After the sample has been washed, I look at it under the microscope. There are hundreds and thousands of foraminifera on that picking tray and I have to look through them all to find particular species that I want to pick out to analyse the isotopic composition of.

In the meantime, a brief introduction to my research. My research focuses on reconstructing global climate teleconnections throughout the last 66 million years in relation to ice volume fluctuations. In short, global climate teleconnections refers to how the different parts of the climate system over different regions ‘communicates’ to each other. So, for example, when we experience cooling in the North Atlantic this leads to aridity in Asia. How? We don’t have a very good understanding of this yet, and so this is one of the questions I would like to try to answer. Why is this important? Well, I am particularly interested in how the monsoon systems respond to changing ice volume throughout the Earth’s history. Currently, over a billion people in Asia alone rely on the summer monsoonal precipitation and so it is really important that we understand how this might change in the future. Often, the best way to predict the future is to reconstruct what happened in the past and this is what I am aiming to do. One important time slice for my research is the Eocene-Oligocene Transition (EOT; occurring ~34 millions years ago). The EOT marks the transition between a greenhouse climate and an icehouse climate state, with Antarctica growing a stable ice sheet for the first time. This, therefore, represents a pivotal tipping point in the development of the modern climate system. We have very little understanding of how the monsoons responded to this event and what teleconnection mechanisms were in operation – another big question I hope to answer! You will hear more on this from me in later posts….

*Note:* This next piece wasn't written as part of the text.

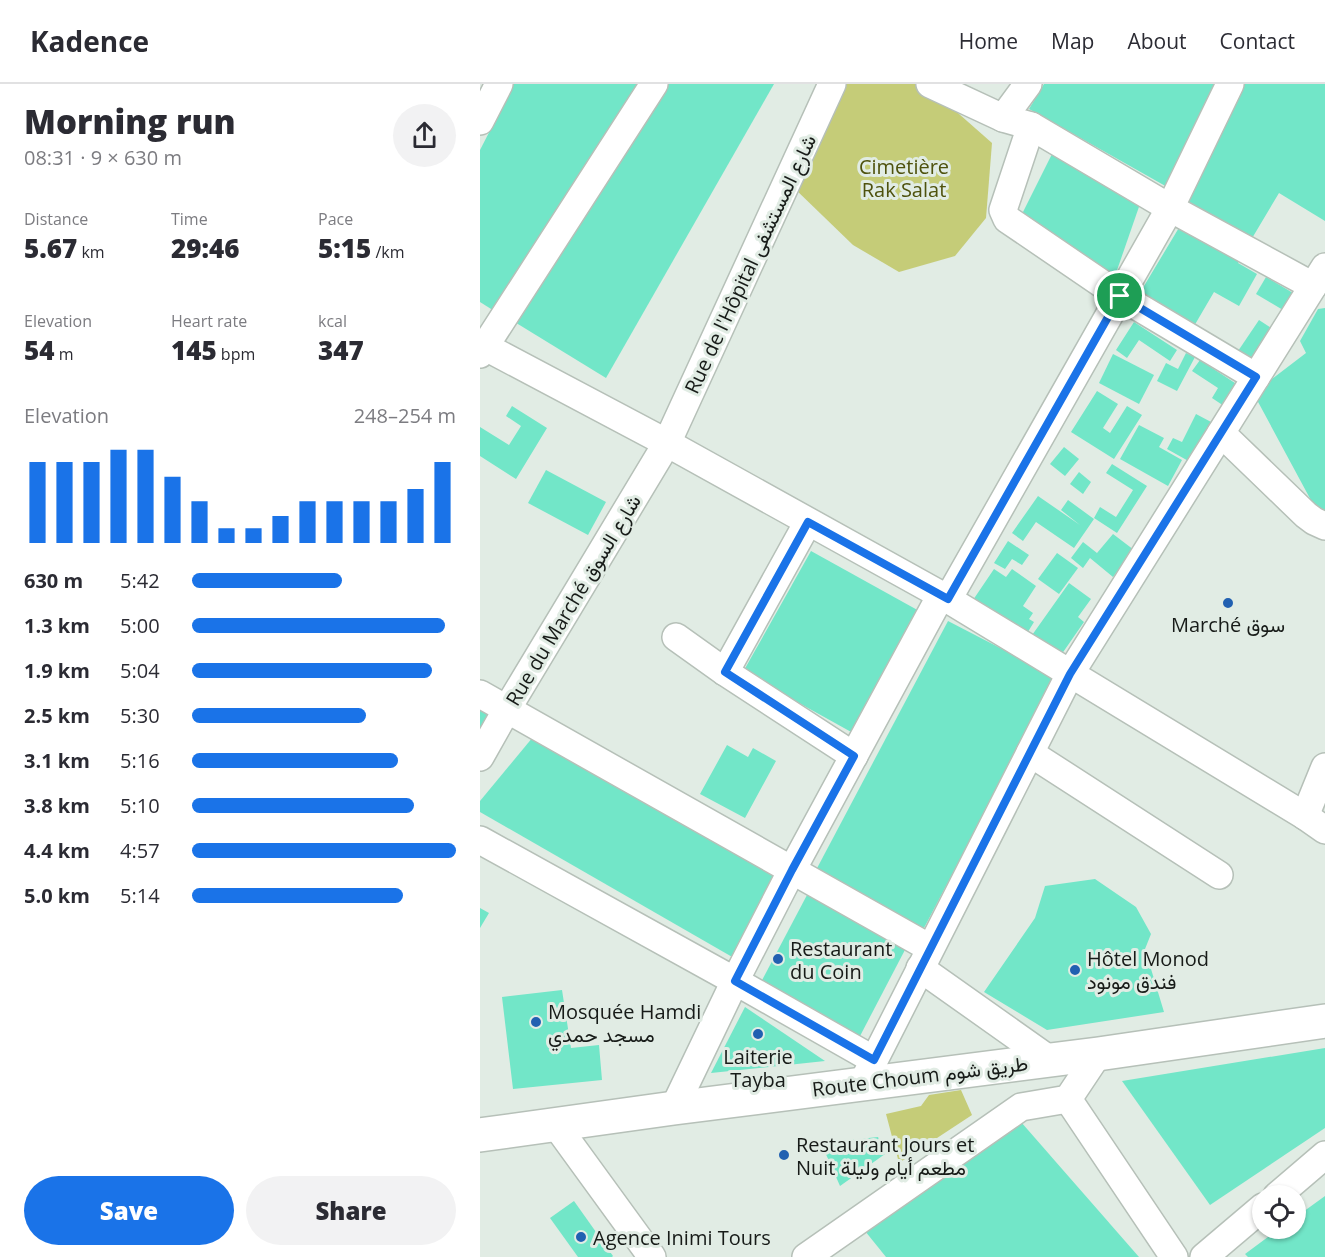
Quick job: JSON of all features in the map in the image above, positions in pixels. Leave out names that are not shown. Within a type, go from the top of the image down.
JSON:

An excuse to show two of my favourite Indian monsoon photographs from the National Geographic (http://www.nationalgeographic.org/encyclopedia/monsoon/). This one depicts what most people imagine when they think about the monsoon – the summer monsoonal precipitation
However the other side to the monsoon and its shear strength are shown very well in this photograph. The winter monsoon can bring aridity and high winds to India and the force of these winds causes the trees to grow off at this angle! (National Geographic http://www.nationalgeographic.org/encyclopedia/monsoon/)

For me, the great thing about studying the oceans is how interdisciplinary it is and it is amazing to see all the different backgrounds you are coming from to learn about them. One thing that I am sure is becoming apparent is, while we know a lot, there are still many remaining mysteries about the oceans and like all my peers at the National Oceanography Centre, we are hoping to be able to contribute to solving such mysteries.